A Latent Factor Approach for Social Network Analysis
Files
Publication or External Link
Date
Authors
Advisor
Citation
DRUM DOI
Abstract
Social network data consist of entities and the relation of information between
pairs of entities. Observations in a social network are dyadic and interdependent.
Therefore, making appropriate statistical inferences from a network requires specifications
of dependencies in a model. Previous studies suggested that latent factor
models (LFMs) for social network data can account for stochastic equivalence and
transitivity simultaneously, which are the two primary dependency patterns that are
observed social network data in real-world social networks. One particular LFM, the
additive and multiplicative effects network model (AME) accounts for the heterogeneity
of second-order dependencies at the actor level. However, all current latent
variable models have not considered the heterogeneity of third-order dependencies,
actor-level transitivity for example. Failure to model third-order dependency heterogeneity
may result in worse fits to local network structures, which in turn may result
in biased parameter inferences and may negatively influence the goodness-of-fit and
prediction performance of a model.
Motivated by such a gap in the literature, this dissertation proposes to incorporate
a correlation structure between the sender and receiver latent factors in the
AME to account for the distribution of actor-level transitivity. The proposed model
is compared with the existing AME in both simulation studies real-world data. Models
are evaluated via multiple goodness-of-fit techniques, including mean squared error,
parameter coverage rate, information criteria, receiver-operation curve (ROC)
based on K-fold cross-validation or full data, and posterior predictive checking. This
work may also contribute to the literature of goodness-of-fit methods to network
models, which is an area that has not been unified.

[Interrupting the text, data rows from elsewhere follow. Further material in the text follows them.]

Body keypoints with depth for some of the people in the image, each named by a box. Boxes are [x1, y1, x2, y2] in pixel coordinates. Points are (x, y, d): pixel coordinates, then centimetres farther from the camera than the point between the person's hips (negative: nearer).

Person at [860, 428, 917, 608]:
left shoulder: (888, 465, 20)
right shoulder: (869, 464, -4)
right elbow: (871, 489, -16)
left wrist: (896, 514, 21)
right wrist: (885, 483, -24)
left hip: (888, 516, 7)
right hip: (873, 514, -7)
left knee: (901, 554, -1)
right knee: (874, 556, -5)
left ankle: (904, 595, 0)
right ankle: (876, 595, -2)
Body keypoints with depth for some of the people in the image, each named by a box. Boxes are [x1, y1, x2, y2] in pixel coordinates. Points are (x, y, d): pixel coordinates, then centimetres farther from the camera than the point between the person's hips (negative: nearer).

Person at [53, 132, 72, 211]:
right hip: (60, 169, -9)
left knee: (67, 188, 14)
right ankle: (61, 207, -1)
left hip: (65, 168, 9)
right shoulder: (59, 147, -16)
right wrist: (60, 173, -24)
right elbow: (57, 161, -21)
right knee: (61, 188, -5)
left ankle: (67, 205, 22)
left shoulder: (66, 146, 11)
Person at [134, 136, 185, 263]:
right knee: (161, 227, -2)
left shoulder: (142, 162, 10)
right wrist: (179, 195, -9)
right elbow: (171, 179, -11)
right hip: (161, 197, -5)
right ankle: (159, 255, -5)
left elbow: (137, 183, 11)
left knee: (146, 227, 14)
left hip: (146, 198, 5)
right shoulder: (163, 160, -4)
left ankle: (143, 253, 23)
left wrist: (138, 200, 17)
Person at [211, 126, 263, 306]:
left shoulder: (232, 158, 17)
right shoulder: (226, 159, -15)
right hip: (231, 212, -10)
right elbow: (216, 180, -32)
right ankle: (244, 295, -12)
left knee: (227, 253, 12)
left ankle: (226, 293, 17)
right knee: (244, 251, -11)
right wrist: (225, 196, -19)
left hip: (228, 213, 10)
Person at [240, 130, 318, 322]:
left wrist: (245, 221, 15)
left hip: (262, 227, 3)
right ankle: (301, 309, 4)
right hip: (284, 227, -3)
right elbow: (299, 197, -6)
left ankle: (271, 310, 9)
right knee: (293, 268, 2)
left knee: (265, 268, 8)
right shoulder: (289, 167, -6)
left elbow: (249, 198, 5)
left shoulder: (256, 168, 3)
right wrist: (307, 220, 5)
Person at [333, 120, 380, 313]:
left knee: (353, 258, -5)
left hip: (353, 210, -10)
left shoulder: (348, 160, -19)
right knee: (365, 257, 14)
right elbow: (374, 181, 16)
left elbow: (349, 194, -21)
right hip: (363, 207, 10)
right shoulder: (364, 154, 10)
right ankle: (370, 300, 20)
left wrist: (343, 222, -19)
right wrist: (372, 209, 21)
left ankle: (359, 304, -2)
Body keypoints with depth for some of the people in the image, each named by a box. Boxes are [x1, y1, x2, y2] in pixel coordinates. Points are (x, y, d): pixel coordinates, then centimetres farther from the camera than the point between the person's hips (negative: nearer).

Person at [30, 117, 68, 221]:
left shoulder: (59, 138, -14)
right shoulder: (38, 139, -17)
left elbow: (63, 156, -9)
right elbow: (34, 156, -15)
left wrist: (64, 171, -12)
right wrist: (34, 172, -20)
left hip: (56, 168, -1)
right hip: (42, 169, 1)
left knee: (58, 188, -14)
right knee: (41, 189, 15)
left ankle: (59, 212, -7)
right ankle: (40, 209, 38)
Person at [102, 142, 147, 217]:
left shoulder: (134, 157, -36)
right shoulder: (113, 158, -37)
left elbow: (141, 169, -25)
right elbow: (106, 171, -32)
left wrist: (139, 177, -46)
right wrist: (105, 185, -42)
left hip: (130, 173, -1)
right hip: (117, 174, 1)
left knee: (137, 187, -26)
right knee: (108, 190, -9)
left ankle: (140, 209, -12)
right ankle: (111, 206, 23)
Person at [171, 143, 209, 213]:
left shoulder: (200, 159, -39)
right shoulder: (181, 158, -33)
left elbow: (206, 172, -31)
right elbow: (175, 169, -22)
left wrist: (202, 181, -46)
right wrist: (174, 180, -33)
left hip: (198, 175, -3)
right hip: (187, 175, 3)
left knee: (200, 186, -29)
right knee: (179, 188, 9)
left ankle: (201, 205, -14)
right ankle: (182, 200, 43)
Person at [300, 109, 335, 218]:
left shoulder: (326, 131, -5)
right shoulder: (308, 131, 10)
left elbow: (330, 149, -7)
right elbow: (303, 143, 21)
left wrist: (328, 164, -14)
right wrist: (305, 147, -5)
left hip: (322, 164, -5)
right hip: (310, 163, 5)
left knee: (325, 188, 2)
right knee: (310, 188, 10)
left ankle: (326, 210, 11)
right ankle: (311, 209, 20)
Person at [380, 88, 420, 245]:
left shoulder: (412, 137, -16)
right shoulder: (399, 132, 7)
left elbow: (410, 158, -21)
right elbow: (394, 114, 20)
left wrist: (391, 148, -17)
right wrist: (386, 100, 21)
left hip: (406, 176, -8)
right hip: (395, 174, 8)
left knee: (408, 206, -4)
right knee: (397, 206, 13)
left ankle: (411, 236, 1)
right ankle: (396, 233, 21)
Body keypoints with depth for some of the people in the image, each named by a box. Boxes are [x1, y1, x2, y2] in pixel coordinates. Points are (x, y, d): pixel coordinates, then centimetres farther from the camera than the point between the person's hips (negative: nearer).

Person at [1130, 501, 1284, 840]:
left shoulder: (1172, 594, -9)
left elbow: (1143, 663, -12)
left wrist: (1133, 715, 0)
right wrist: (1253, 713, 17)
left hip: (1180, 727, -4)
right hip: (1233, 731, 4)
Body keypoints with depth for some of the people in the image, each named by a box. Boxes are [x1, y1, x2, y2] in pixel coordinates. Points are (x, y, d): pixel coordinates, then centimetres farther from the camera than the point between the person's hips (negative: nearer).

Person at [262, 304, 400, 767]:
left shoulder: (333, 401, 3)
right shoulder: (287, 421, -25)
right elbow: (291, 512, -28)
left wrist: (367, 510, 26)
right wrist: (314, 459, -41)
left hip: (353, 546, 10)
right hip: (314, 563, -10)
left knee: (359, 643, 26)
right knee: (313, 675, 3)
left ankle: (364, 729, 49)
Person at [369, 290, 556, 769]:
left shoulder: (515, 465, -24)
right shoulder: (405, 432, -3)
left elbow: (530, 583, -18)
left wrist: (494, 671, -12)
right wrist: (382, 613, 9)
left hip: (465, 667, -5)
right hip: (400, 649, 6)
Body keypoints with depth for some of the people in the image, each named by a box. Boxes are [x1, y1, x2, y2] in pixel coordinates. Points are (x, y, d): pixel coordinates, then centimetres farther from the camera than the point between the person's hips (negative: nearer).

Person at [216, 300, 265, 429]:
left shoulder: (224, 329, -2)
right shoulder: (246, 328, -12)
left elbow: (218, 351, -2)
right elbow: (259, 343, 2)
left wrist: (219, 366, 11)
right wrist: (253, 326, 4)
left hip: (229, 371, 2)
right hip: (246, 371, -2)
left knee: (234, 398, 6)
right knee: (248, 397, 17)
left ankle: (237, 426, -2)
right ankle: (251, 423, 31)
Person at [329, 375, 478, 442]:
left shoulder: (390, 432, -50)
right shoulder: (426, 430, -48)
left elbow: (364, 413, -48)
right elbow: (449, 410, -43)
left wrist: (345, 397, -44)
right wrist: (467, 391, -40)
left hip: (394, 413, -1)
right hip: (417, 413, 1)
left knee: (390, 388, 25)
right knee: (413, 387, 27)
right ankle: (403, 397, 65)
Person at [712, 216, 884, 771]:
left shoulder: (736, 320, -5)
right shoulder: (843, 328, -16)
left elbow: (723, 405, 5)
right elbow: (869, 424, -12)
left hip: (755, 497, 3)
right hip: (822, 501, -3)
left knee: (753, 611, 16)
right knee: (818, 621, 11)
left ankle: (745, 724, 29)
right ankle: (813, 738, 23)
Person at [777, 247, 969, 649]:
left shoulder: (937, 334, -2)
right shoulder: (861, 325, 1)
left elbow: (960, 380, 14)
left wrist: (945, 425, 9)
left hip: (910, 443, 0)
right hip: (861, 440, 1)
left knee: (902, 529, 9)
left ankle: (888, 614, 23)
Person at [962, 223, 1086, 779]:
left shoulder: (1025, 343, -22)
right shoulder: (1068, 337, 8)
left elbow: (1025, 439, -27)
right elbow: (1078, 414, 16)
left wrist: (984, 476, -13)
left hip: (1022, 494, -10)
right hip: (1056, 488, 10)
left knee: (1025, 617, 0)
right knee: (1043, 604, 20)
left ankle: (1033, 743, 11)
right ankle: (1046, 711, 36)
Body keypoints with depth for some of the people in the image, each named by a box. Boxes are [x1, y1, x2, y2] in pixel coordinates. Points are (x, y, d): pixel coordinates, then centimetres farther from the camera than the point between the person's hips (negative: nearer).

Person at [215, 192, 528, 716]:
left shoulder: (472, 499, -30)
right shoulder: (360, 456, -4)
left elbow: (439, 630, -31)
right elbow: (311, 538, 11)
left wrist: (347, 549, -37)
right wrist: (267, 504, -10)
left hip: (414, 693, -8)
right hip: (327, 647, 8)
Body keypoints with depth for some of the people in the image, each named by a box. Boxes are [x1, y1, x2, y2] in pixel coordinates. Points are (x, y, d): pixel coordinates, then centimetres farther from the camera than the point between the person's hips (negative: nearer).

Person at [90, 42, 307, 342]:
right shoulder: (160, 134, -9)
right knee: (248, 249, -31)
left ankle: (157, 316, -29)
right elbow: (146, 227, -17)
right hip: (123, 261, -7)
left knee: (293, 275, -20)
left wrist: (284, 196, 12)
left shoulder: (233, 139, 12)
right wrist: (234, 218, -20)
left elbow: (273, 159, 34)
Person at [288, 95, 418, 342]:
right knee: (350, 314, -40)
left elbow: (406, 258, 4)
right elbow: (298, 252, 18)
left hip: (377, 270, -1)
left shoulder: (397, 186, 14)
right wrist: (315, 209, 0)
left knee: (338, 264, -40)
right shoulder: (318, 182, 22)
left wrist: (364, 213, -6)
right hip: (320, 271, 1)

Both the simulation studies and real-world data analyses showed that adding
the correlation structure provides a better fit as well as higher prediction accuracy
to network data. The proposed method has equal or similar performance to the
AME when the underlying correlation is zero, with regard to mean-squared error
of probability of ties and widely applicable information criteria. The present study
did not find any significant impact of the correlation term on the node-level covariate’s
coefficient estimation. Future studies include investigating more types of covariates,
subgroup related covariate effects is an example.